**EXCERPT PROVIDED**
....................

I've concluded there were a few benefits HBO got from their close relationship
with cable companies: 1) The huge customer base that cable companies have 2)
The advertising that cable companies provide 3) The distribution of content
that cable companies provide

I always felt the release of content to Amazon Prime was an experiment and
judging by this news, I think that experiment was deemed a success. I suspect
that HBO concluded that Amazon is more than capable of distributing the
content and that there are plenty of customers willing to pay for it when it's
delivered by a means other than the cable company.

I still suspect that Amazon will play a role in hosting and distributing
content for whatever "HBO Go" becomes one year from now.

------
daigoba66
Now this just needs to happen with other TV networks.

For example, I'd love to pay AMC Networks[0], A&E Networks[1], or NBC
Universal[2] a nominal monthly fee to access their catalogs on-demand.

While it's true that these networks stream some of their current shows online,
the players and streaming experience is usually very terrible.

That's how I want to the future to be: everything is like Netflix or HBO-sans-
cable. Maybe even eliminate, or at least reduce commercials.

....................

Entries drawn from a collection

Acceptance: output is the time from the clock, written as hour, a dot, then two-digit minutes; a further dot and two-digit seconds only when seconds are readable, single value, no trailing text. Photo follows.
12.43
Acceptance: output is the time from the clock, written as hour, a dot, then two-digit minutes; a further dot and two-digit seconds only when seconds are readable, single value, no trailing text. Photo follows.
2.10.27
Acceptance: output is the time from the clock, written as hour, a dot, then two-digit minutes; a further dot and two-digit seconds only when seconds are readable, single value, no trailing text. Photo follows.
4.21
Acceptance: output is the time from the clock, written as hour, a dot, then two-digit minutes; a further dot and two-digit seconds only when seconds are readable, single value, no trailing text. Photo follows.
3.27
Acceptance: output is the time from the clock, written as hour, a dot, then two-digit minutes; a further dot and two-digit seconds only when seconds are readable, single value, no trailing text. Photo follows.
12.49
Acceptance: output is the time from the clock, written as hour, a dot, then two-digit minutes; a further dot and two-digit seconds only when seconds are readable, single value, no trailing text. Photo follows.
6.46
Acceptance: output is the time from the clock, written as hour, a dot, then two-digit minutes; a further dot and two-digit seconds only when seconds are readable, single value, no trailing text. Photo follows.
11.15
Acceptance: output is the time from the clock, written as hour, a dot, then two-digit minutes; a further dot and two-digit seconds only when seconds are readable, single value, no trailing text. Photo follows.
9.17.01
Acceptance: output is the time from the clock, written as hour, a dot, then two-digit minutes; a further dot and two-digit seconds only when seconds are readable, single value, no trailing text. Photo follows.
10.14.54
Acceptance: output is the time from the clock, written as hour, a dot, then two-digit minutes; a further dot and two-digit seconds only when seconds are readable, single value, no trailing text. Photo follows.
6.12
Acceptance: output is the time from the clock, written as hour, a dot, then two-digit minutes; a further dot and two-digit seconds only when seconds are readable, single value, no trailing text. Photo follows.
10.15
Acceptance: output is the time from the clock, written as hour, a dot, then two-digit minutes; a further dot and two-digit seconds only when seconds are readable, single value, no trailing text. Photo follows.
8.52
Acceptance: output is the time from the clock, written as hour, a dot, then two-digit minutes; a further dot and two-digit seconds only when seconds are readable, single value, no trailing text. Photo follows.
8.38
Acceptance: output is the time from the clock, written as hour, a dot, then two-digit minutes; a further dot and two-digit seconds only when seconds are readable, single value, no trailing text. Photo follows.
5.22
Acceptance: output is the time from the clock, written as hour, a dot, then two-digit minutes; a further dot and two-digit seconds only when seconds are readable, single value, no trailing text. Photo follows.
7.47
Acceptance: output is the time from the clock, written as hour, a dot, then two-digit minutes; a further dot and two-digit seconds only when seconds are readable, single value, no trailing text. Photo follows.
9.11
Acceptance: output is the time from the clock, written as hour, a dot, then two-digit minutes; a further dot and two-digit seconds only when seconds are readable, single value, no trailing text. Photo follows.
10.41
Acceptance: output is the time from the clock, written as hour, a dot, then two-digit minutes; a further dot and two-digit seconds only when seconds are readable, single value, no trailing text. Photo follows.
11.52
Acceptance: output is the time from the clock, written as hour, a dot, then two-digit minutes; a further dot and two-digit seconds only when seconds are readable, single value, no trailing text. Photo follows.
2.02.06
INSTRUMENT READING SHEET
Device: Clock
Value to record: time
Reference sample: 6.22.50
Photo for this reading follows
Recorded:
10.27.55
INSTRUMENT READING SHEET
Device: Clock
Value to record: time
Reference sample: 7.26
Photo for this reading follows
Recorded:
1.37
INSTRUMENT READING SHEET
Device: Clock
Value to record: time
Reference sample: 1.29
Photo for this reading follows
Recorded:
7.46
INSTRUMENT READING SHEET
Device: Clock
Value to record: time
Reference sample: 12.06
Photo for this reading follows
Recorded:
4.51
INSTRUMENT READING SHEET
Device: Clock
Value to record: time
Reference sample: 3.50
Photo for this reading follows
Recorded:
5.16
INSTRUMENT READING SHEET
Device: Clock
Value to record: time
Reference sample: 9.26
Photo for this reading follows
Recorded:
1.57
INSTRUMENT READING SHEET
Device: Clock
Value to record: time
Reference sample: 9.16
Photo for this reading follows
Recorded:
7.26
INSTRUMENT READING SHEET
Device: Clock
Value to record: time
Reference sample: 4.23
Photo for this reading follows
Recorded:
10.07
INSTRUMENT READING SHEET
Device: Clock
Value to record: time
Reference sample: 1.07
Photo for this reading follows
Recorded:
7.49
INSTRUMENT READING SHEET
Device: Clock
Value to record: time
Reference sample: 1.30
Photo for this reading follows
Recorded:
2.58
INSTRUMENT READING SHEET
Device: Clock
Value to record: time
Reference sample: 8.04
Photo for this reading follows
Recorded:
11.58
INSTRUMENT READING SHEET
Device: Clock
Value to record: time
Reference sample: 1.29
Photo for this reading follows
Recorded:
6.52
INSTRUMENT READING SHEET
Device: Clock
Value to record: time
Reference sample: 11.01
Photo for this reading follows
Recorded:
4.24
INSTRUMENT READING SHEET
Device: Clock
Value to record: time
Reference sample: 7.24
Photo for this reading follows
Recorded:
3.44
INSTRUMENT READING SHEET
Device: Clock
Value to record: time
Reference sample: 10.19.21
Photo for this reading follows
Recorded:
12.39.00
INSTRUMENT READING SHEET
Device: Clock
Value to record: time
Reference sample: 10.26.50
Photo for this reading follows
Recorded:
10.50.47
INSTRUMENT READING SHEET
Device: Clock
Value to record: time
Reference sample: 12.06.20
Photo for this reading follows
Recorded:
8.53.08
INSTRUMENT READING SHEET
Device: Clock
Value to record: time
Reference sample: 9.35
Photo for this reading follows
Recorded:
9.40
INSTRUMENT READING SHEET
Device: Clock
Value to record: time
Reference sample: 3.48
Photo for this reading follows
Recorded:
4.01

....................

**WHAT IS EXPECTED**
In the forum thread, which networks does daigoba66 name as ones to pay a nominal monthly fee for on-demand access to their catalogs? These records have no connection to the forum thread.

**SOLVED EXERCISE**
AMC Networks, A&E Networks, or NBC Universal.